● **Document excerpt**:
*** Block opens ***

Teilhard de Chardin
and the Dutch Catechism
A critical analysis of the philosophies and “theology” of Teilhard de Chardin and the Dutch Catechism and the interrelation between them .
By F. Albers, Ph.B.
Teilhard de Chardin and the Dutch Catechism
“These (false) evolutionary notions, with their denial of all that is absolute or fixed or abiding in human experience, have paved the way for a new philosophy of error ...”
“And so it is with these moderns: they go so far, some of them, as to raise serious doubts about our theology and its method. The demand is for their wholesale reform. This, we are told, would make for a more effective spread of Christ’s Kingdom all over the world, among men of whatever culture, of whatever religious opinions ...”
“Many, among the younger clergy especially, will be led astray by this bad example, and Church discipline will suffer. In published works some caution is still observed, but more freedom is shown in books privately circulated, in lectures, and in meetings for discussion ...”
“The same divine truth, they tell us, may be expressed on the human side in two different ways, even in two ways which in a sense contradict one another, and still. really mean the same thing ...”

*** Block closes ***

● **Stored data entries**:

*** Block opens ***

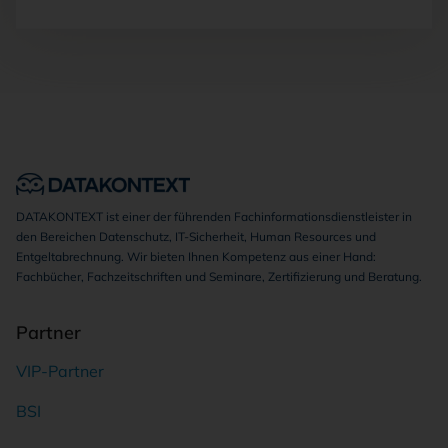
DATAKONTEXT ist einer der führenden Fachinformationsdienstleister in
den Bereichen Datenschutz, IT-Sicherheit, Human Resources und
Entgeltabrechnung. Wir bieten Ihnen Kompetenz aus einer Hand:
Fachbücher, Fachzeitschriften und Seminare, Zertifizierung und Beratung.
Partner
VIP-Partner
BSI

*** Block closes ***

● **Assignment 1**: Write out the records from their beginning through the line containing "Entgeltabrechnung. Wir bieten", omitting the pictures.
● **Assignment 2**: Continue the text on Teilhard de Chardin and the Dutch Catechism from the point where it ends.
The text and the records are unrelated and come from separate sources.

● **Answer box 1**:
DATAKONTEXT ist einer der führenden Fachinformationsdienstleister in
den Bereichen Datenschutz, IT-Sicherheit, Human Resources und
Entgeltabrechnung. Wir bieten Ihnen Kompetenz aus einer Hand:

● **Answer box 2**:
“But if reason is to perform this office adequately and without fear of error, it must be trained on the right principles; it must be steeped in that sound philosophy which we have long possessed as an heirloom handed down to us by former ages of Christendom. These principles on which it is based have been made, by the teaching authority of the church, into the touchstone of Divine Revelation ...”
“The mind of man, when it is engaged in a sincere search for truths, will never light on one which contradicts the truths it has already ascertained. The Christian will weigh the latest fantasy carefully, making sure that he does not lose hold of the truth already in his possession or contaminate it in any way, with great danger and perhaps great loss to the faith itself.
In view of all this it is not surprising that the Church will have her future priests brought up on a philosophy which derives its method, its system and its basic principles from the Angelic Doctor (C.I.C. can. 1366,2). One thing is clearly established by the long experience of the ages: his teaching seems to chime in, by a kind of pre-established harmony, with Divine Revelation: no surer way to safeguard the first principles of the Faith ...”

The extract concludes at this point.